Segundo o MPSP, a investigação conduzida pelo GEDEC (Grupo de Atuação Especial de Repressão aos Delitos Econômicos) identificou um grupo criminoso responsável por favorecer empresas do setor varejista em troca de vantagens indevidas. Ao todo, foram cumpridos 19 mandados de busca e prisão temporária, incluindo o do apontado como principal operador, Arthur Gomes da Silva Neto, supervisor da Difis (Diretoria de Fiscalização).

Como funcionava o esquema

De acordo com o Ministério Público, o esquema usava a empresa Smart Tax, registrada no nome da mãe de Neto e sem funcionários, cuja sede era a casa do auditor, em Ribeirão Pires (SP).

A partir da metade de 2021, a Smart Tax passou a movimentar valores elevados, recebendo dezenas de milhões de reais exclusivamente da rede varejista Fast Shop. Em 2022, os repasses dessa mesma empresa chegaram a pouco mais de R$ 60 milhões. Após a quebra do sigilo fiscal, a Receita Federal identificou que a Smart Tax recebeu um montante de mais de R$ 1 bilhão da Fast Shop.

Essas transações eram registradas por meio de emissão de notas fiscais e recolhimento de ICMS, dando aparência de legalidade aos serviços, explicou o promotor de Justiça, Roberto Bodini.

“A mãe de um auditor fiscal, de uma idade já pouco avançada, sem a capacidade técnica para prestar qualquer tipo de assessoria tributária, sendo a proprietária de uma empresa de consultoria tributária e prestando serviços cujos honorários são milionários para grandes empresas do varejo. Essa constituição e esses recebimentos são comprovados através de emissão de notas fiscais. Essas emissões geraram recolhimento de ICMS, tudo feito, a não ser pela ilicitude do mérito, formalmente, tudo de maneira correta”, disse.

As investigações indicam que a Ultrafarma também realizava este “serviço”. O esquema envolvia todas as etapas do processo de ressarcimento de créditos de ICMS: desde a coleta de notas fiscais e demais documentos necessários, passando pela elaboração e protocolo do pedido na Sefaz (Secretaria da Fazenda), até o acompanhamento e deferimento final.

De acordo com Ricupero, o fiscal detinha até mesmo o certificado digital da Ultrafarma para acessar o sistema da Sefaz e fazer os pedidos em nome da empresa. As investigações revelam que, em alguns casos, o fiscal conseguia liberar créditos muito acima do que a empresa havia apurado, além de obter a aprovação de forma mais rápida do que seria possível, normalmente.

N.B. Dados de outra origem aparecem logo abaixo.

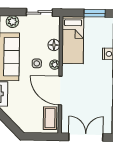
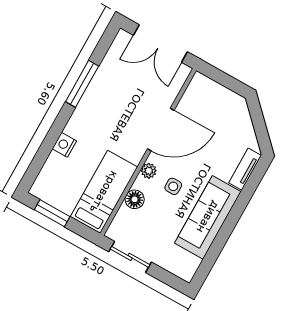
plant: (12, 22) -> (176, 265), removed
door: (60, 91) -> (161, 130), hinge flipped
coffee table: (50, 118) -> (197, 98), removed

Bodini ainda disse que outras empresas do setor teriam relação com este esquema. Ele explicou que, graças à quebra de sigilo telemático do auditor fiscal, foi possível confirmar que essas companhias também realizaram pagamentos dentro da mesma estratégia investigada.

Dos envolvidos, a Fast Shop disse que ainda não teve acesso ao conteúdo da investigação e está colaborando com o fornecimento de informações às autoridades. A Sefaz disse ter instaurado um processo administrativo para apurar a atuação e conduta do servidor público envolvido no esquema e solicitou formalmente ao MPSP o compartilhamento de todas as informações mais relevantes ao caso.

Procurados pela GLOBO, a Ultrafarma ainda não retornou, nem a defesa de Sidney Oliveira manifestou-se.